Après l’éclatement de l’affaire de la dette dite cachée, place aux réformes. En effet, le Chef de l’Etat, Bassirou Diomaye Faye a signé, le 11 juin dernier, le décret 26-1176, portant création de la Direction générale des Financements et de la Dette.
Le rapport de présentation, signé par le Ministre Cheikh Diba, renseigne que la nouvelle création permettra «de résorber les difficultés liées à l’éclatement des attributions en matière de négociation, de mobilisation et de gestion des financements et de la dette entre directions relevant de directions générales différentes, notamment, dans la gestion de l’information financière».

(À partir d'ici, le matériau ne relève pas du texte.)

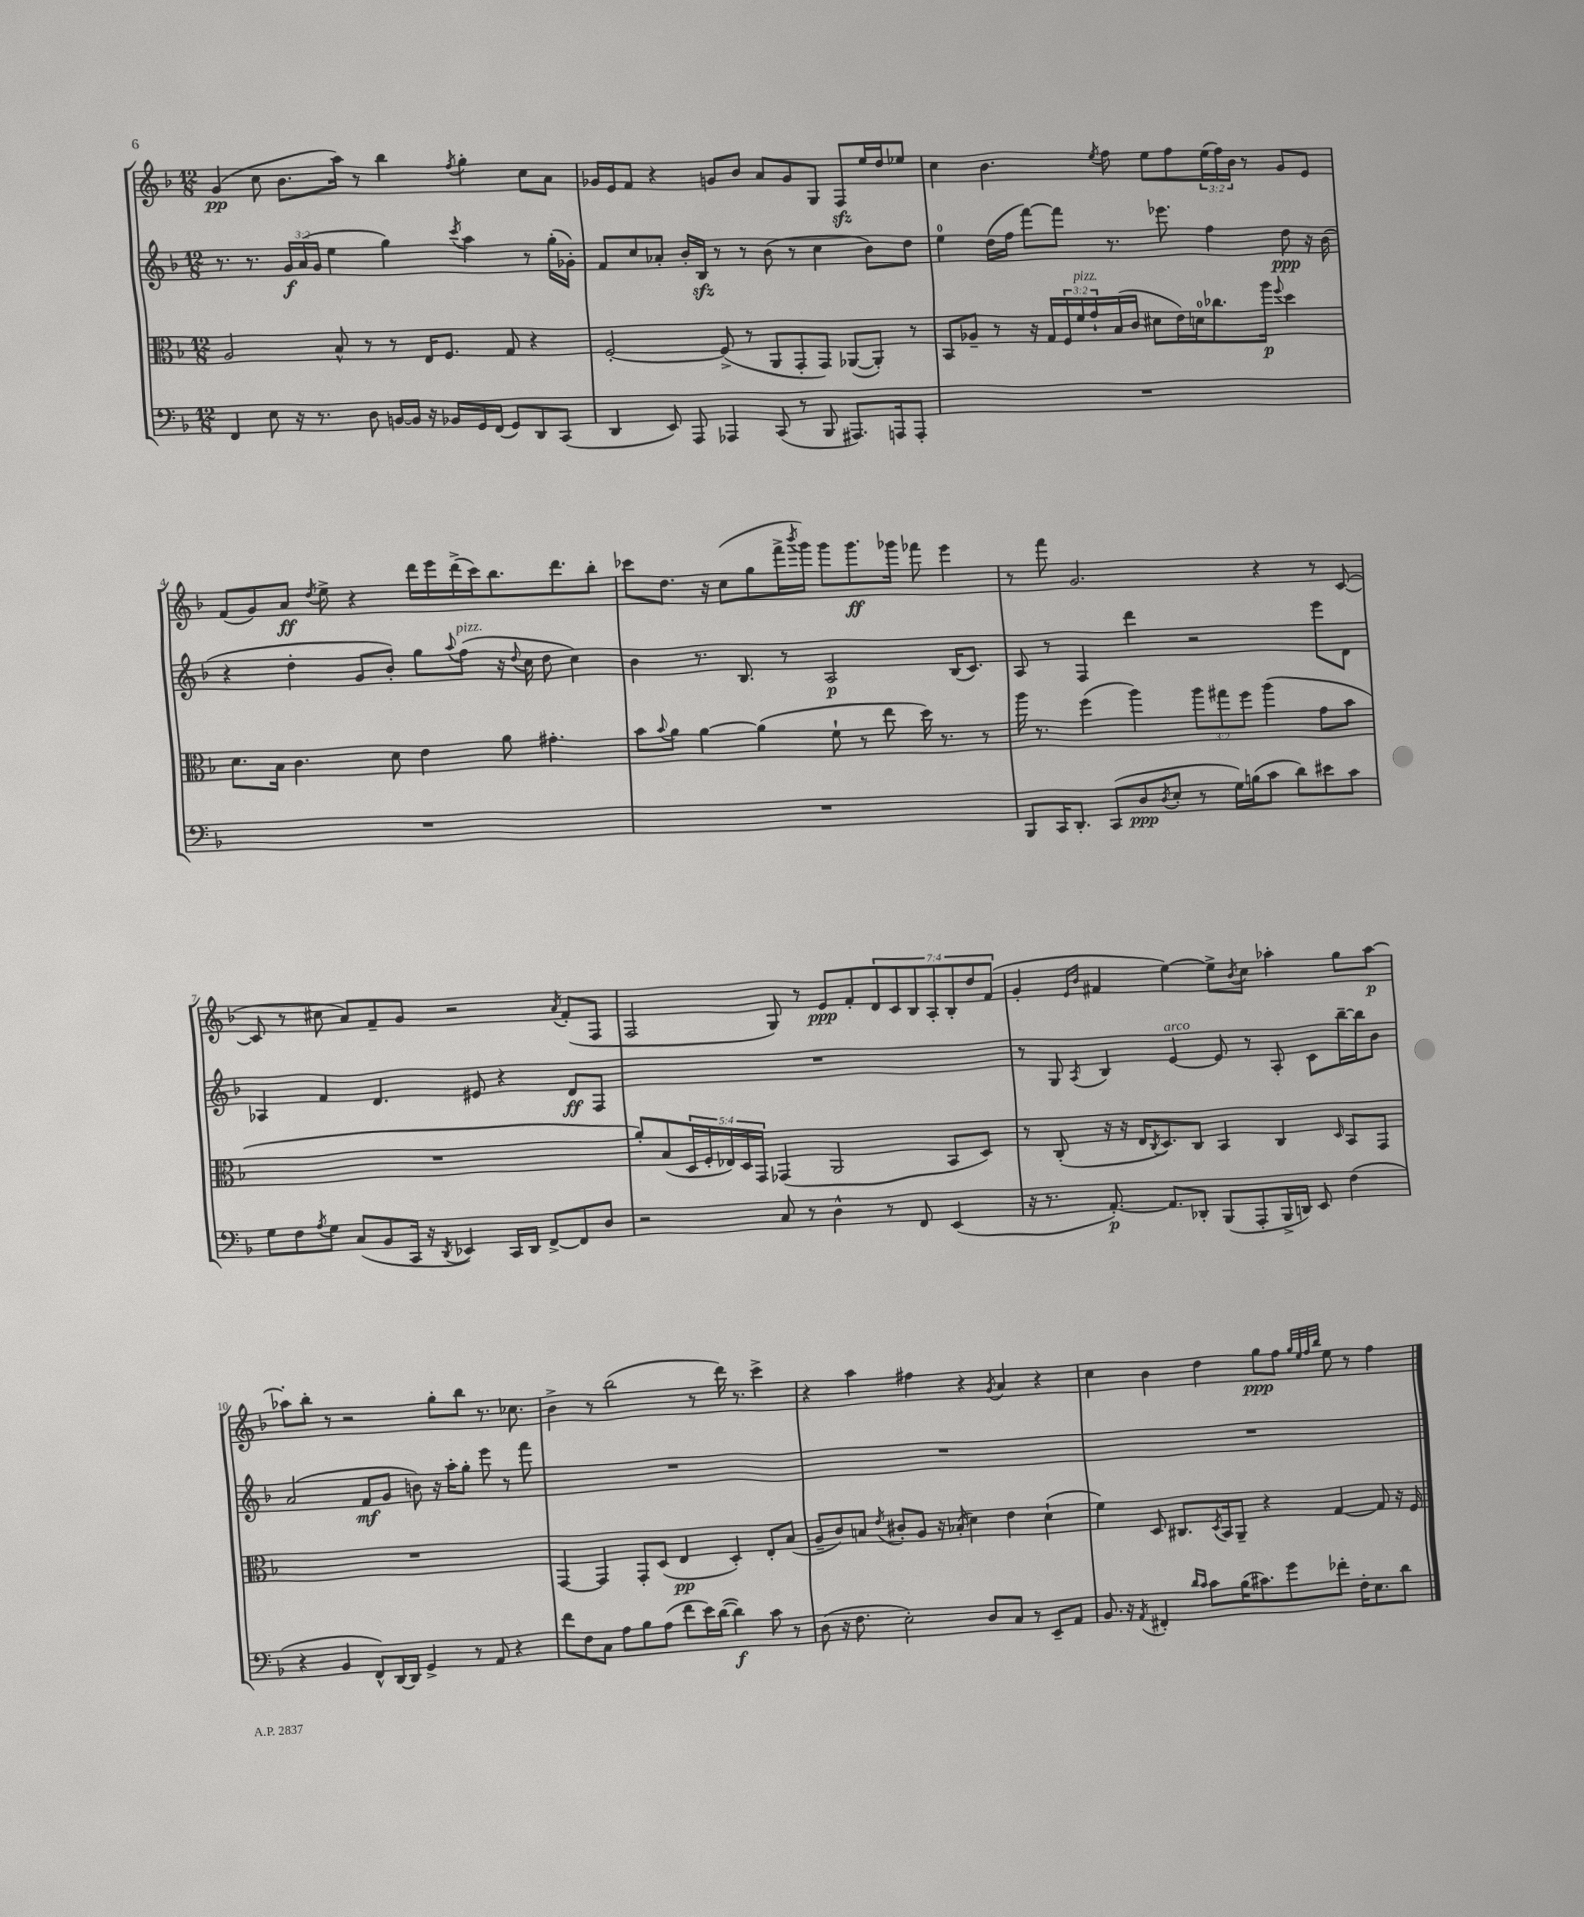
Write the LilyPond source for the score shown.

<<
\new StaffGroup <<
\new Staff = "s0" {
    \clef treble \key f \major \numericTimeSignature \time 12/8 \override Staff.TupletNumber.text = #tuplet-number::calc-fraction-text
    g'4\pp( c''8 bes'8. a''16) r8 bes''4 \acciaccatura { f''8 } g''4-. c''8 a'8 |
    ges'16 e'16 f'8 r4 g'8 bes'8 a'8 g'8 g8 f8\sfz e''16 d''16 ees''8 |
    c''4 bes'4. \acciaccatura { e''8 } f''8 e''8 f''8 \tuplet 3/2 { e''16( f''16) bes'16 } r8 g'8 e'8 |
    f'8( g'8) a'8\ff \acciaccatura { d''8 } e''8-> r4 d'''16 e'''16 d'''16->( c'''16) bes''8. d'''8. bes''8-. |
    ces'''8 d''8. r16 c''8( g''8 f'''16-> \acciaccatura { bes'''8 } g'''16) g'''8 g'''8.\ff ges'''16 fes'''8 e'''4 |
    r8 f'''8 g'2. r4 r8 c'8~( |
    c'8 r8 cis''8 a'8) f'8-- g'8 r2 \acciaccatura { a'8 } f'8-.( f8 |
    f2 g8) r8 e'8\ppp f'8-. \tuplet 7/4 { d'8 c'8 bes8 a8-. bes8-. d''8 f'8( } |
    g'4-. \grace { e'16 bes'16 } fis'4 e''4~) e''8-> \acciaccatura { bes'8 } c''8 aes''4-. g''8 aes''8~\p |
    aes''8-. bes''8-. r8 r2 g''8-. bes''8 r8. ces''8. |
    bes'4-> r8 bes''2( r8 d'''16) r8. c'''4-> |
    r4 a''4 fis''4 r4 \acciaccatura { g'8 } a'4 r4 |
    c''4 bes'4 d''4 g''8\ppp f''8 \grace { g''32 e''32 f''32 bes''32 } e''8 r8 f''4 \bar "|." |
}
\new Staff = "s1" {
    \clef treble \key f \major \numericTimeSignature \time 12/8 \override Staff.TupletNumber.text = #tuplet-number::calc-fraction-text
    r8. r8. \tuplet 3/2 { g'16\f a'16( g'16 } e''4 g''4) \acciaccatura { c'''8 } a''4 r8 g''16-.( ges'16-.) |
    f'8 c''8 aes'8-. bes'16-. bes16\sfz r8 r8 bes'8( r8 c''4 bes'8) d''8 |
    e''4-0 d''16( f''16 f'''8~) f'''8 r8. ees'''8. f''4 d''8\ppp r16 bes'16( |
    r4 d''4-. g'8 bes'8-.) g''8 \appoggiatura { a''8 } f''8^\markup { \italic "pizz." }( r16 \appoggiatura { d''8 } c''16 d''8 c''4) |
    bes'4 r8. bes8. r8 a2\p bes16( c'8.) |
    a8 r8 f4 d'''4 r2 e'''8 d'8 |
    aes4 f'4 d'4. eis'8 r4 d'8\ff f8 |
    R1. |
    r8 g8 \acciaccatura { a8 } bes4 e'4~^\markup { \italic "arco" } e'8 r8 a8-. c'8 bes''16~-- bes''16 bes'8 |
    a'2( f'8\mf g'8 b'8) r16 a''16-. g''8-. e'''8 r8 f'''8 |
    R1. |
    R1. |
    R1. \bar "|." |
}
\new Staff = "s2" {
    \clef alto \key f \major \numericTimeSignature \time 12/8 \override Staff.TupletNumber.text = #tuplet-number::calc-fraction-text
    a2 bes8-^ r8 r8 e16 f8. g8 r4 |
    f2~-. f8->( r8 a,8 g,8-. g,8) aes,8~( aes,8-.) r8 |
    bes,8 aes8-- r8 r16 g16 \tuplet 3/2 { f16 f'16^\markup { \italic "pizz." } g'16-! } bes16( c'16 dis'8 e'16) d'16-0 ces''8. a''16\p \appoggiatura { f''8 } d''4 |
    d'8. bes16 c'4. d'8 e'4 a'8 gis'4.-. |
    bes'8 \appoggiatura { bes'8 } a'8 a'4~ a'4( f'8-! r8 e''8 d''16) r8. r8 |
    a''16 r8. f''4( a''4) \tuplet 3/2 { a''8 gis''8 f''8 } a''4( g'8 bes'8 |
    R1. |
    a'8-.) bes8( \tuplet 5/4 { d16 f16-. ees16) d16 g,16 } ges,4( a,2 bes,8 d8) |
    r8 c8-.( r16 r16 e16 \acciaccatura { c8 } d8.) c8 bes,4 c4 \grace { d16 } bes,8 g,8 |
    R1. |
    g,4~ g,4 g,8-. d8( e4\pp d4-.) e8-. bes8( |
    a8-- c'8) b8 \acciaccatura { e'8 } cis'8-. a8 r16 bes16-.( d'4) e'4 d'4-!( |
    f'4) d8 cis8. \acciaccatura { d8 } bes,16 a,8-- r4 g4~ g8 r16 f16 \bar "|." |
}
\new Staff = "s3" {
    \clef bass \key f \major \numericTimeSignature \time 12/8
    f,4 e8 r16 r8. d8 b,16~ b,16 r16 bes,16 g,16 f,16( g,8) d,8 c,8( |
    d,4 e,8) a,,8 aes,,4 c,8( r8 bes,,8 ais,,8.) a,,16 a,,8-. |
    R1. |
    R1. |
    R1. |
    bes,,8 c,16 d,8.-. c,8( d8\ppp \acciaccatura { d8 } e8-. r8 g16) b16( c'8 d'8) eis'8 c'8 |
    g8 f8 \acciaccatura { a8 } g8 c8( bes,8 c,16 r16 \acciaccatura { d,8 } ees,4) c,16 d,16 f,8~-> f,8 d8 |
    r2 c8 r8 d4-^ r8 f,8 e,4( |
    r16 r8. a,8.~-.\p) a,8. des,8-. bes,,8( a,,8-. bes,,16-> d,16) e,8 f4( |
    r4 bes,4 f,8-^) d,16~ d,16 g,4-> r8 a,8 r4 |
    f'8 f8 c8 a8 bes8 a8( f'8 e'16) d'16~( d'4\f) c'8 r8 |
    d8( r16 f8. e2-.) d8 c8 r8 e,8-- a,8 |
    bes,8. r16 \acciaccatura { a,8 } fis,4-. \grace { d'16 c'16 } c'8 bes16( cis'8.) g'8 fes'8-. f16-. e8. d'8 \bar "|." |
}
>>
>>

Ainsi, pour les autorités actuelles, le regroupement desdites attributions dans une même entité, participerait d’une meilleure coordination de la politique du Ministère de l’Economie, des Finances et du Plan dans ce domaine.
Ce, surtout qu’au niveau communautaire, conformément au Règlement n° 09/2007/CM/UEMOA du 04 juillet 2007 portant cadre de référence de la politique d’endettement public et de gestion de la dette publique, chaque Etat membre est appelé à mettre en place une autorité unique compétente pour la gestion des emprunts et des garanties y afférentes.
«Or, ce cadre communautaire de gestion des financements et de la dette n’a jusque-là pas été transposé dans l’organisation administrative interne. Ainsi, la multiplicité des organes et acteurs dans le processus a contribué à la dispersion de l’information financière et comptable», renseigne le document.
A cela, s’ajoute l’affaire de la dette dite cachée, avec « d’importants écarts et insuffisances dans la gestion des finances publiques» révélés dans un état des lieux dressé par l’actuel Gouvernement. Un travail suivi par un audit de la Cour des comptes.
Et donc, au vu de tous ces aspects, les autorités ont jugé «nécessaire de créer, au sein du Ministère de l’Economie, des Finances et du Plan, une direction générale en charge des Financements et de la Dette »
Mais, il faut aussi rappeler qu’après l’éclatement de l’affaire de la dette dite cachée, le Fonds monétaire international (FMI) avait dépêché une mission au Sénégal en aout 2025. Au terme de l’exercice, Edward Gemayel et ses hommes avaient listé des mesures correctrices. Parmi ces mesures, figure «la centralisation des fonctions de gestion de la dette».
En septembre 2025, une mission technique du Fmi avait aussi été reçue à la Direction générale de la Comptabilité publique et du Trésor (Dgcpt). Les responsables du trésor avaient, à l’occasion, fait le point sur l’état d’avancement des réforme.
Au cours de la rencontre Alioune Diouf, le Directeur de la Dette publique, avait fait le point sur l’élaboration d’un projet de décret de réorganisation de la gestion de la dette, faisant suite aux recommandations du rapport de la Cour des Comptes, « afin d’établir un cadre de référence clair et structuré».
Et donc, la mise en place de cette direction sonne aussi comme un signal lancé en direction du FMI.